Reconozco que no fui el mejor padre del mundo...
Lestat de Lioncourt
«No
apartes la vista de mí.
Acepta
tu culpa, asume tu dolor.
No
apartes la vista de mí.
Ofréceme
de tu alma el sinsabor.»
En
contadas ocasiones frecuentaba los viejos muelles sin autorización
de mis padres inmortales. Era una visión estremecedora para los
viejos marineros que creían estar alucinando debido al exceso de
alcohol. Muchos miraban hacia fuera tras los turbios cristales de
esos pútridos lugares cargados de libertinaje. Si iba allí a solas,
sin que nadie pudiese juzgarme más que mis víctimas y yo misma, era
porque necesitaba sosegar mis demonios.
Por
aquel entonces yo sólo intentaba comprender qué sucedía conmigo,
qué había de mal en mí. Veía a las mujeres en los regazos de los
hombres conquistándolos con generosos escotes, risas descaradas y
palabras sugerentes. Las veía convertidas en flores tóxicas que
terminaban abriéndose en camas de ropas cochambrosas y arrugadas.
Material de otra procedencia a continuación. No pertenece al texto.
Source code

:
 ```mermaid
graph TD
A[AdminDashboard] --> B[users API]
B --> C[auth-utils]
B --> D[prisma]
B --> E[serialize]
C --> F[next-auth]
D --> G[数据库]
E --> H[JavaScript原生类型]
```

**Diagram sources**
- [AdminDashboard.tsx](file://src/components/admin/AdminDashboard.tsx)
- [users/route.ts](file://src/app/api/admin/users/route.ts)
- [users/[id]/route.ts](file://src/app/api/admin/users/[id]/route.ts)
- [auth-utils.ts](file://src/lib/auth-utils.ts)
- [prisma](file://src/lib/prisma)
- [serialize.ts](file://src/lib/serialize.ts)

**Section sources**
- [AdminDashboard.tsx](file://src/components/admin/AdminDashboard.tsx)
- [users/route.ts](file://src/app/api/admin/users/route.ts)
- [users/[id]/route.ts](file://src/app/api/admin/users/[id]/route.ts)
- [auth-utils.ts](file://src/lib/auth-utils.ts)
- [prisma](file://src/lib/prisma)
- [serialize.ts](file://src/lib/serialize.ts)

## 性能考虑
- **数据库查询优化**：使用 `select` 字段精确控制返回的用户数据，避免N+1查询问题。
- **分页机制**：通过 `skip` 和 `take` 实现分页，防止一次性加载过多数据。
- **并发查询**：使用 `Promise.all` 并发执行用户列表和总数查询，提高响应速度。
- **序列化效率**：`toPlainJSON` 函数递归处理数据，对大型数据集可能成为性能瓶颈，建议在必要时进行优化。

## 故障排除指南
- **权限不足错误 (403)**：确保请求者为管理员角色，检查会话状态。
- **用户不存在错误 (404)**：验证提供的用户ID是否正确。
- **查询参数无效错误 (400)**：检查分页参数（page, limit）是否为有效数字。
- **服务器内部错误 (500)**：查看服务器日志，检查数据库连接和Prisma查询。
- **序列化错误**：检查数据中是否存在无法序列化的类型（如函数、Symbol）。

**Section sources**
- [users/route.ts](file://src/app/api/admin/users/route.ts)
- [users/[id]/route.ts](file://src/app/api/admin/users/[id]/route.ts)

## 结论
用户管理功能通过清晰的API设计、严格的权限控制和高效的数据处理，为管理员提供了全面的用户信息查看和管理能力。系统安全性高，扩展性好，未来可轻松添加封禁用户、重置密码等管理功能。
Vendían sus carnes jóvenes y los hombres parecían adorarlas,
aunque no todos se fijaban en ellas. Había quienes preferían la
terneza de otros hombres más jóvenes o algo más robustos.
Observaba
con mis perfectos ojos de muñeca lo pueril y desagradable que podía
ser el mundo, pero también lo fascinante que era tener un cuerpo
adulto. Mis pretensiones se quedaban en nada pues la coquetería no
estaba bien vista en una delicada niña con zapatos de charol, medias
de encaje y perfectos vestidos engalanados con lazos diminutos. Era
delicada como mis supuestas compañeras de juego, las cuales
amontonaba sobre la cama que no usaba.
Mis
dudas sobre mi nacimiento se acumulaban como las sombras en mi alma.
Era un veneno amargo e irritable. Buscaba la verdad a altas horas en
las bibliotecas, espiaba a Lestat por si hallaba alguna solución al
misterio y preguntaba constantemente a Louis por cada uno de los
hechos que yo desconocía. Pero todo quedaba en el aire como el humo
de las chimeneas de las casas más pudientes.
Una
vez escuché decir a Lestat que yo le recordaba a su madre. Me di
cuenta entonces que él había sido humano, igual que lo fue Louis y
su hermano, y por ende yo debí haberlo sido en algún momento. No lo
recordaba. Todos mis recuerdos se habían borrado. Aquello provocó
una profunda herida que nunca se cerró, sino que se abrió hasta
convertirse en una grieta que acabó destrozándome.
Con
el paso de los años me di cuenta que jamás sería adulta. Nunca
envejecería, enfermaría o conocería el amor de un hombre tal y
como una mujer desea sentirlo alguna vez. Me miraba al espejo y
observaba a la niña de apenas unos seis años. Quería llorar y no
me lo permitía porque mis lágrimas eran sanguinolentas y me
horrorizaba. Por eso terminé odiándolos. Hubiese preferido morir a
vivir un horror tan deleznable como ese.
Hoy
zarpamos hacia París. Hemos recorrido el mundo Louis y yo. Lestat
quedó atrás hace tiempo y ahora me queda dejarlo a él. Quiero
abandonarlo nada más llegue a Francia, pero no sé cómo o cuándo.
Matarlo es una posibilidad, pero prefiero que sufra en vida por todo
el dolor miserable que me ha causado.